# What the task requires:
Starting with the line that contains "left knee: (95, 183, 17)" and stopping after the line that contains "left wrist: (103, 157, 23)", copy the entries below exactly. Include nothing else.

Stored data entries:
------------------------------------------------------------------------
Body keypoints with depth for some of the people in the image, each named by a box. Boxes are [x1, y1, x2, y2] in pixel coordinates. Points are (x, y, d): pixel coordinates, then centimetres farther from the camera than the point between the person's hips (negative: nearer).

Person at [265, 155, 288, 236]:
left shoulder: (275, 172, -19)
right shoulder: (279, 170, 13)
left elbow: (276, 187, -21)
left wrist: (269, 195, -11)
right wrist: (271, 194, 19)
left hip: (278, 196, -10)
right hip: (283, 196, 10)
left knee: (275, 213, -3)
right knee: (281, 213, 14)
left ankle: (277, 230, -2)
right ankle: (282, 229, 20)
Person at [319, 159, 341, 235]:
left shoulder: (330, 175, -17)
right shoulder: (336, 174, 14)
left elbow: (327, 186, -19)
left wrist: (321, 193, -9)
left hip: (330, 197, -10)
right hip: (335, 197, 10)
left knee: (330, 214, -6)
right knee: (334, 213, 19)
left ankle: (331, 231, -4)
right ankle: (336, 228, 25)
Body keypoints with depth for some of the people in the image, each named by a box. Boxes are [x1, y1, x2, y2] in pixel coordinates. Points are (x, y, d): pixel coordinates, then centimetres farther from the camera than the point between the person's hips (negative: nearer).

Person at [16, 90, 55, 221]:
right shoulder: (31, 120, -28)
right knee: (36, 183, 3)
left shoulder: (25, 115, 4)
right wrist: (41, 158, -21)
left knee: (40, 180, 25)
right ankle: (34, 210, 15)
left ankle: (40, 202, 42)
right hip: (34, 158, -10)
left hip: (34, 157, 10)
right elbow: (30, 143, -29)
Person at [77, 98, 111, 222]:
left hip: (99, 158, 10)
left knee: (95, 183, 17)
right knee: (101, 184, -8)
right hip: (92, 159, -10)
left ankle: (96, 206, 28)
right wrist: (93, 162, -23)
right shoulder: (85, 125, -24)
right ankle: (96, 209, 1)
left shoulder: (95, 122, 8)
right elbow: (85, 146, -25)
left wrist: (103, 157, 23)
------------------------------------------------------------------------
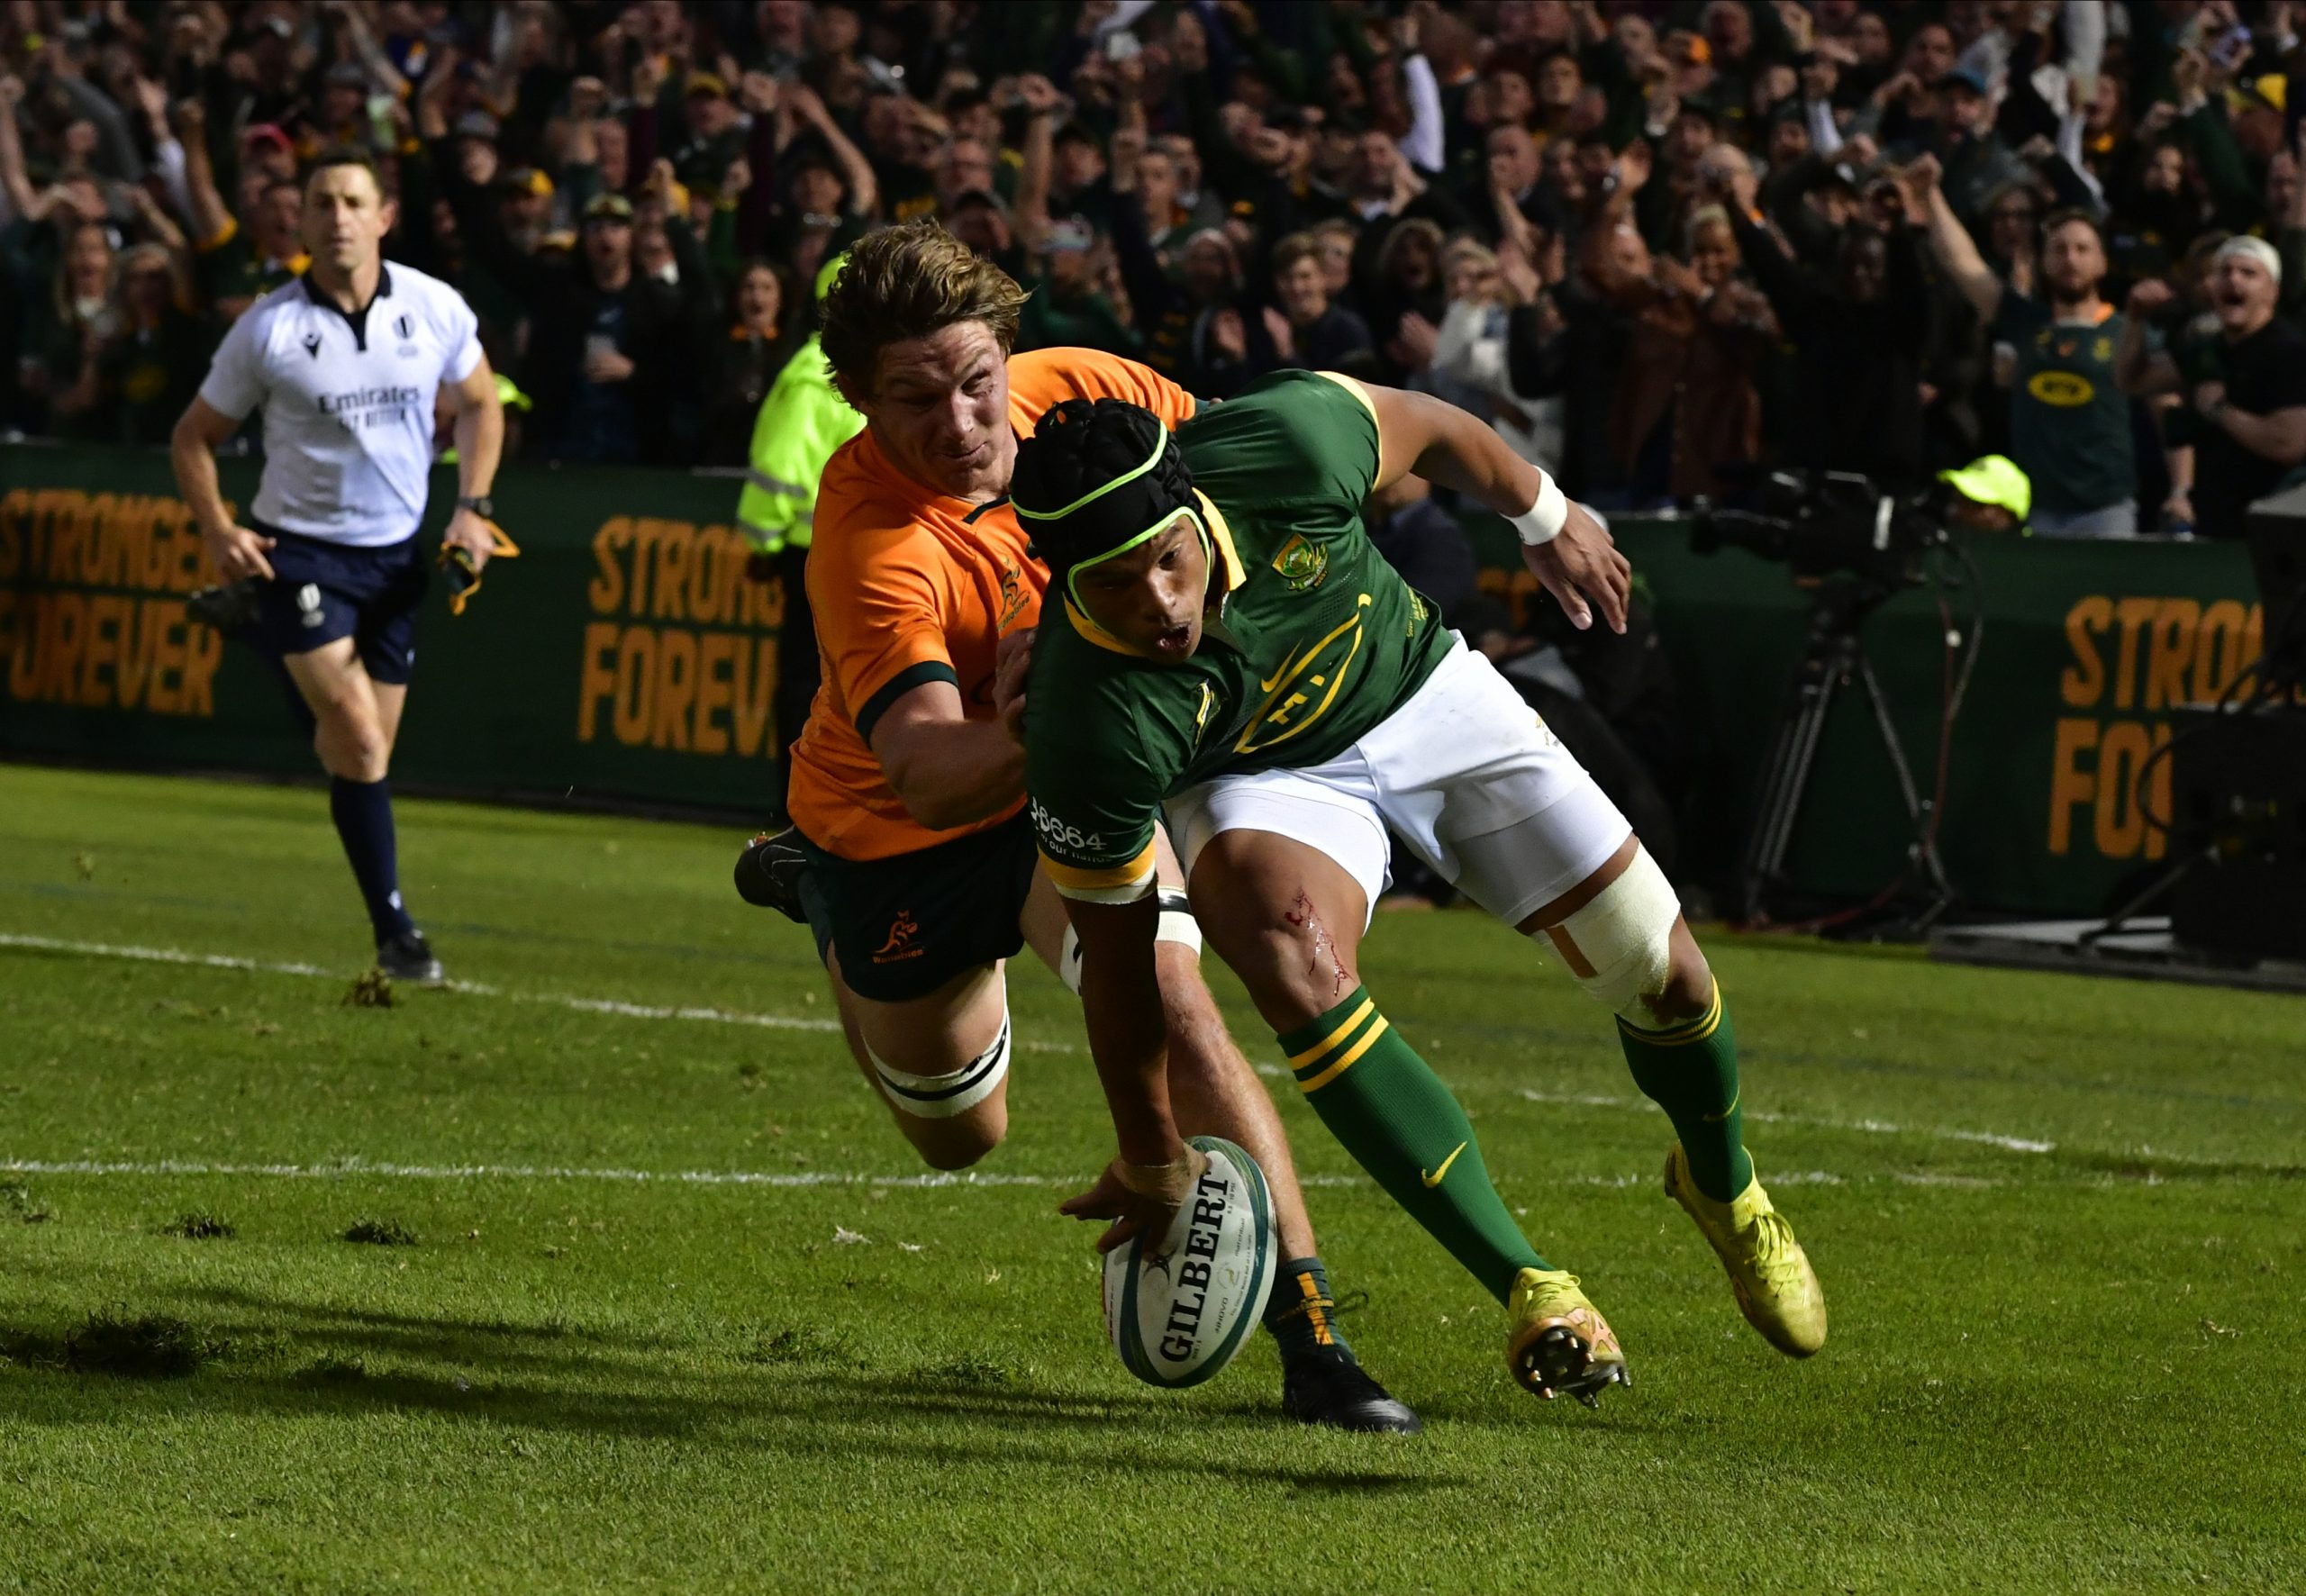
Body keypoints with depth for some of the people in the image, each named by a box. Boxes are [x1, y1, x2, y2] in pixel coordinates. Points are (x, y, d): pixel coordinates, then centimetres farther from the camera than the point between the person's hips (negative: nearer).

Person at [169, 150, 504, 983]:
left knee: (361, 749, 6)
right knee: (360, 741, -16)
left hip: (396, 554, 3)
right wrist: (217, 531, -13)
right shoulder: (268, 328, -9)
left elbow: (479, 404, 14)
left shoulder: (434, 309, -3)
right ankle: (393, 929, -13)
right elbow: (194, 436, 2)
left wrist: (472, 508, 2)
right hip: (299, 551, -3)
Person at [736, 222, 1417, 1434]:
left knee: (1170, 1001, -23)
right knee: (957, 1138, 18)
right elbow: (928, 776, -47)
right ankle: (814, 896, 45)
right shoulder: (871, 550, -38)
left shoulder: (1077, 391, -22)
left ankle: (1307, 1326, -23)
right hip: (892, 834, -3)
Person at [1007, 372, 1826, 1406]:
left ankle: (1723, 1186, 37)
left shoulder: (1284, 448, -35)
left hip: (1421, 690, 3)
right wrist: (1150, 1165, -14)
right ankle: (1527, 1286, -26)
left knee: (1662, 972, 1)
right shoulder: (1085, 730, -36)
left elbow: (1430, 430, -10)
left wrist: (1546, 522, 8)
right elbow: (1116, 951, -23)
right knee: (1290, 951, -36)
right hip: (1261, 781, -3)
------------------------------------------------------------------------
# Exercise output:
left knee: (95, 183, 17)
right knee: (101, 184, -8)
right hip: (92, 159, -10)
left ankle: (96, 206, 28)
right wrist: (93, 162, -23)
right shoulder: (85, 125, -24)
right ankle: (96, 209, 1)
left shoulder: (95, 122, 8)
right elbow: (85, 146, -25)
left wrist: (103, 157, 23)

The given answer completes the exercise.